To evaluate intraoperative decentration from pupil center and kappa intercept during small incision lenticule extraction (SMILE) and its impact on visual outcomes.
This was a retrospective noncomparative case series. A total of 164 eyes that underwent SMILE at the Singapore National Eye Center were included. Screen captures of intraoperative videos were analyzed. Preoperative and 3 month postoperative vision and refractive data were analyzed against decentration.

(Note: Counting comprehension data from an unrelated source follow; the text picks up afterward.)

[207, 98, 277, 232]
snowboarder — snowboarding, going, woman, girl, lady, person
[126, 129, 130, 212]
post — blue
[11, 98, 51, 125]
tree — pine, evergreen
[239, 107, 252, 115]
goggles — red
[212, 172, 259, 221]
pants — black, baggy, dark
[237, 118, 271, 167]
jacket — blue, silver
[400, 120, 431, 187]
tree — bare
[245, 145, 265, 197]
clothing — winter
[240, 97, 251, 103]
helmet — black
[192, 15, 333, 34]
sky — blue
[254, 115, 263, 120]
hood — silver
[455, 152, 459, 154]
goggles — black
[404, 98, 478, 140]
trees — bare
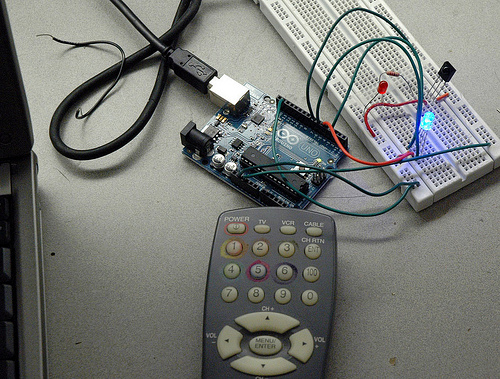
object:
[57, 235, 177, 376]
floor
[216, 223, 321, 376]
keyboard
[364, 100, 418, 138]
cable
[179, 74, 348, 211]
microcontroller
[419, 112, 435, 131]
led light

The mean preoperative spherical equivalent (SE) was −5.84 ± 1.77. The mean decentration from the pupil center and from kappa intercept were 0.13 ± 0.06 mm and 0.47mm ± 0.25 mm, respectively. For efficacy and predictability, 69.6% and 95.0% of eyes achieved a visual acuity (VA) of 20/20 and 20/30, respectively, while 83.8% and 97.2% of eyes were within ±0.5D and ±1.0D of the targeted SE. When analyzed across 3 groups of decentration from the pupil center (<0.1 mm, 0.1–0.2 mm, and >0.2 mm), there was no statistically significant association between decentration, safety, efficacy, and predictability. When analyzed across 4 groups of decentration from kappa intercept (<0.2 mm, 0.2–<0.4 mm, 0.4–<0.6 mm, and ≥0.6 mm), there was a trend toward higher efficacy for eyes with decentration of kappa intercept between 0.4 and <0.6 mm (P = .097). A total of 85.4% of eyes in the 0.4 to <0.6 mm group had unaided distance VA of 20/20 or better, as compared to only 57.8% of eyes in ≥0.6 mm group.

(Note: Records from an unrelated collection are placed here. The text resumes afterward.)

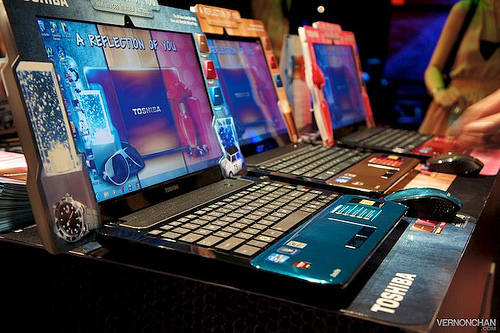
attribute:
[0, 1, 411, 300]
laptop — toshiba, three, black, blue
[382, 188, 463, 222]
mouse — black, blue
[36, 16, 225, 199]
screen — colorful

Decentration of 0.13 mm from the pupil center does not result in compromised visual outcomes. Decentration of greater than 0.6 mm from the kappa intercept may result in compromised visual outcomes. There was a trend toward better efficacy in eyes which had decentered treatment from 0.4 to <0.6 mm from the kappa intercept. Patients with a large kappa intercept (>0.6 mm) should have their lenticule created 0.4 to 0.6 mm from the kappa intercept and not close to the pupil.